◆ Work to complete
Below are the entries. Transcribe exactly the lines from the one with "Users can edit" through the one with "- comment board", ends included, and leave out all others.

◆ Supplied records
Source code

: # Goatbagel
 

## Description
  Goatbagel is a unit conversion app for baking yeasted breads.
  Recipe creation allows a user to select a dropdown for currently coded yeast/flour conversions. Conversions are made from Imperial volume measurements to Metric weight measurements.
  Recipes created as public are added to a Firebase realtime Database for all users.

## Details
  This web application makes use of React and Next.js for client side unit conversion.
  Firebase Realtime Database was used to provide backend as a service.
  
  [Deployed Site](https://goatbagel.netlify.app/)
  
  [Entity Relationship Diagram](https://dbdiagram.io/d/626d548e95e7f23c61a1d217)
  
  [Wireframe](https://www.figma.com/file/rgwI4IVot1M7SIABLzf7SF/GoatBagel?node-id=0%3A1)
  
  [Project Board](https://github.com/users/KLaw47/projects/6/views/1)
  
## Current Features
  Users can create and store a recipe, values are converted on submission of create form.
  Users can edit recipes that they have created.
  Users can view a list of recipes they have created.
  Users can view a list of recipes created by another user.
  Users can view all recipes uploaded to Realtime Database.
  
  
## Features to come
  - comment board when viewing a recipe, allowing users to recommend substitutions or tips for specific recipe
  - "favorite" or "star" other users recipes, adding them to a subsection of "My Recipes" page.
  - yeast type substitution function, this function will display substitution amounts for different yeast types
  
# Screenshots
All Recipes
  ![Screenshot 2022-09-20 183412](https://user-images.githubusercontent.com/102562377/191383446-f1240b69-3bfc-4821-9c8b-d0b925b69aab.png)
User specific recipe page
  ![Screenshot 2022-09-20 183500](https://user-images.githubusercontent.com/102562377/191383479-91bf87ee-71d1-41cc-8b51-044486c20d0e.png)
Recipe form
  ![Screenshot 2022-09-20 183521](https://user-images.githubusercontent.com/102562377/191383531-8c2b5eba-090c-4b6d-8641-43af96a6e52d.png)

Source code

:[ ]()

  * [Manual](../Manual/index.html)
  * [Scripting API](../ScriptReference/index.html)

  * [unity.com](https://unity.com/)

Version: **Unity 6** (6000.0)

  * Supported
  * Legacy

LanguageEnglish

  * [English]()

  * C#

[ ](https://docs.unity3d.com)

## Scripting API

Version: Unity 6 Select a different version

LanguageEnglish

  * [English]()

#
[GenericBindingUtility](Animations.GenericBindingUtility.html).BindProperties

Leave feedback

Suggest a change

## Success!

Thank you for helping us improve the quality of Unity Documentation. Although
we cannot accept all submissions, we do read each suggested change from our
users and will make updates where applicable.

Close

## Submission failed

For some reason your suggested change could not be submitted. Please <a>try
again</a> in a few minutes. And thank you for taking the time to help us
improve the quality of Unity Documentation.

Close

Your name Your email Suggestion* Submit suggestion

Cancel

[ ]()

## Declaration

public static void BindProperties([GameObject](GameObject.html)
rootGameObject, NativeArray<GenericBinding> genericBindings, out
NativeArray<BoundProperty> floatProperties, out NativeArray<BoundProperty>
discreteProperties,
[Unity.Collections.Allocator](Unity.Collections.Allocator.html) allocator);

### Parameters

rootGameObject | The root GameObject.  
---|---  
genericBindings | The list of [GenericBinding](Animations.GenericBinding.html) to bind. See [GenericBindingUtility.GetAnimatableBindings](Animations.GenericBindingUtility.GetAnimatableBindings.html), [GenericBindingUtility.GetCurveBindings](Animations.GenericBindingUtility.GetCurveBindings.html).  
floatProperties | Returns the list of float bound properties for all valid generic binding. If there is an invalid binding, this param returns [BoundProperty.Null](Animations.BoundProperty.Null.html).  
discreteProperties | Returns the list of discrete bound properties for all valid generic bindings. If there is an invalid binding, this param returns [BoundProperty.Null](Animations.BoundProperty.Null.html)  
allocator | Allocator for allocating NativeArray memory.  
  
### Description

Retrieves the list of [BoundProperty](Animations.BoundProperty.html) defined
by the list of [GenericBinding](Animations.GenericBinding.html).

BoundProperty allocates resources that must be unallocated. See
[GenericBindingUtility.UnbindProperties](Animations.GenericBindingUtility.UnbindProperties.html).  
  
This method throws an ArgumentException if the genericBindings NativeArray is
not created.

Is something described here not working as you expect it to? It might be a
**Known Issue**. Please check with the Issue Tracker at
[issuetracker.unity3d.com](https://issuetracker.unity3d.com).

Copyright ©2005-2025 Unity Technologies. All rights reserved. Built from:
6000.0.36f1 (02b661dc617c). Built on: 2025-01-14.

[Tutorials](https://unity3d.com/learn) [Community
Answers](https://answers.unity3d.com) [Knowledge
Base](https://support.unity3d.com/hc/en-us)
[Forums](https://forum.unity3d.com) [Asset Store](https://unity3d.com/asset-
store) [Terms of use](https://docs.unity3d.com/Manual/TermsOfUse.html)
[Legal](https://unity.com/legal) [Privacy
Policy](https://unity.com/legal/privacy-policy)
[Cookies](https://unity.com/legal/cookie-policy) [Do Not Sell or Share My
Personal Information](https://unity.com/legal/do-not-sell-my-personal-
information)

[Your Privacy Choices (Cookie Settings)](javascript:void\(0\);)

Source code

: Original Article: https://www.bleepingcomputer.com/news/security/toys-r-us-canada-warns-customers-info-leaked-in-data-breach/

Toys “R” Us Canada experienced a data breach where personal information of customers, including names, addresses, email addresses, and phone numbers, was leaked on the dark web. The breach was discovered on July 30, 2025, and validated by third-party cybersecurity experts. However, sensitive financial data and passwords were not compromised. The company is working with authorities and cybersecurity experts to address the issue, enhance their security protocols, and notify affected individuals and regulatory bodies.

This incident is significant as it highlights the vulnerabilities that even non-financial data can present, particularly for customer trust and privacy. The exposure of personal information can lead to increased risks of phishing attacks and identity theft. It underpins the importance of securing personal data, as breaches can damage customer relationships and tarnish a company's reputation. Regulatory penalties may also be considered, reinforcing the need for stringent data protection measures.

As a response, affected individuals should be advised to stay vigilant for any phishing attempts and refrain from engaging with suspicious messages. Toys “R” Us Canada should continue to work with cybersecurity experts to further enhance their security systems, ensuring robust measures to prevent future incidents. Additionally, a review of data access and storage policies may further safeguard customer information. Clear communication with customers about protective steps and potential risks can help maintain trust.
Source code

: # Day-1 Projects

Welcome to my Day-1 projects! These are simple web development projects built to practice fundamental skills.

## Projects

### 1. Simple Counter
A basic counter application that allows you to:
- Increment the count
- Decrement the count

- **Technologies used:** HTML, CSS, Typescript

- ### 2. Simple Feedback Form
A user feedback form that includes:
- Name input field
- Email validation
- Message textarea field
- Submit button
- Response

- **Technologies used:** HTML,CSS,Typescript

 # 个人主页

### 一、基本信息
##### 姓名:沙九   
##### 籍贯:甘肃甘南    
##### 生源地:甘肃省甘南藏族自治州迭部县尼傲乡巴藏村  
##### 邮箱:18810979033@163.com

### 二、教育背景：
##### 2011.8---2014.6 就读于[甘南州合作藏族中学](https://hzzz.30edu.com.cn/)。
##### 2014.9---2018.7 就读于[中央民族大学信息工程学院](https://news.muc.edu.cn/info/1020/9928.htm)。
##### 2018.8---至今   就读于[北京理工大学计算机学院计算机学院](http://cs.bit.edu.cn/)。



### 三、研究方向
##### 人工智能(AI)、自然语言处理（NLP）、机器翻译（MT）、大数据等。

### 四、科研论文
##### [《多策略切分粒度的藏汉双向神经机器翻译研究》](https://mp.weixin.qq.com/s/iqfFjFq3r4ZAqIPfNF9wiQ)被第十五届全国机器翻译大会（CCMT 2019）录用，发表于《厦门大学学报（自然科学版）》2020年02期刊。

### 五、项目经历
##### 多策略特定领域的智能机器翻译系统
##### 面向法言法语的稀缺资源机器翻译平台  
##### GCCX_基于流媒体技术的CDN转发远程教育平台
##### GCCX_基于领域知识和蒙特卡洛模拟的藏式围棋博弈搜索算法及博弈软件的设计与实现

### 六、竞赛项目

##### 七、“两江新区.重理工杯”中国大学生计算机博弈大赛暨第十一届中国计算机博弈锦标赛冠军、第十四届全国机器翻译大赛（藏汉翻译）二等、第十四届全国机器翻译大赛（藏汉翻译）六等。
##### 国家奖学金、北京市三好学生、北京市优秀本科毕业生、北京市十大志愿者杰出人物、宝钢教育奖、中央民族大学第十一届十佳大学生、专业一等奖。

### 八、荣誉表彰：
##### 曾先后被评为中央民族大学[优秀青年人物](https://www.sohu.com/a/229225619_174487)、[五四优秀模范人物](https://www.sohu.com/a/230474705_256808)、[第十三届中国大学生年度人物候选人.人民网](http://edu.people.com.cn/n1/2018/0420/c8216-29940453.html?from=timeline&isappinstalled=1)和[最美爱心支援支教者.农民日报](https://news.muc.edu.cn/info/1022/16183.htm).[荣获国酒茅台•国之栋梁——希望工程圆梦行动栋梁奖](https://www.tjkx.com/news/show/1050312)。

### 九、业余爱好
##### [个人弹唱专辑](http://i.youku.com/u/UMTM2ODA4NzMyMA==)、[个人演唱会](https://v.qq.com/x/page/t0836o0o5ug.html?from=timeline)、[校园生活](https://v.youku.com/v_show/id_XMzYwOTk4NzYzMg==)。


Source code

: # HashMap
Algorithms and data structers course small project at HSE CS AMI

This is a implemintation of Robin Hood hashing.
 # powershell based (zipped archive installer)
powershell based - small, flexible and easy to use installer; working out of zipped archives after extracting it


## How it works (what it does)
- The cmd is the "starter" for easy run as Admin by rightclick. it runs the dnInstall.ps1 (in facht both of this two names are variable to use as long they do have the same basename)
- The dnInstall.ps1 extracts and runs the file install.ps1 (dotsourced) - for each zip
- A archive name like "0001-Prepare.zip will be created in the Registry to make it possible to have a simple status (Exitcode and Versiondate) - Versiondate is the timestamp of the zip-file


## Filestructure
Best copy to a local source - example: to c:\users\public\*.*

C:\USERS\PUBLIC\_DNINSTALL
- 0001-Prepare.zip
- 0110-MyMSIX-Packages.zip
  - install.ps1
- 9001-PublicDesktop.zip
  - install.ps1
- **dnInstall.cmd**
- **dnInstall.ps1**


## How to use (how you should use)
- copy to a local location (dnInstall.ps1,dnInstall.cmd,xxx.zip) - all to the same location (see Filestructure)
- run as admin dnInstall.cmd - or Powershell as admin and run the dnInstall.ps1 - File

◆ Answer for the task
  Users can edit recipes that they have created.
  Users can view a list of recipes they have created.
  Users can view a list of recipes created by another user.
  Users can view all recipes uploaded to Realtime Database.
  
  
## Features to come
  - comment board when viewing a recipe, allowing users to recommend substitutions or tips for specific recipe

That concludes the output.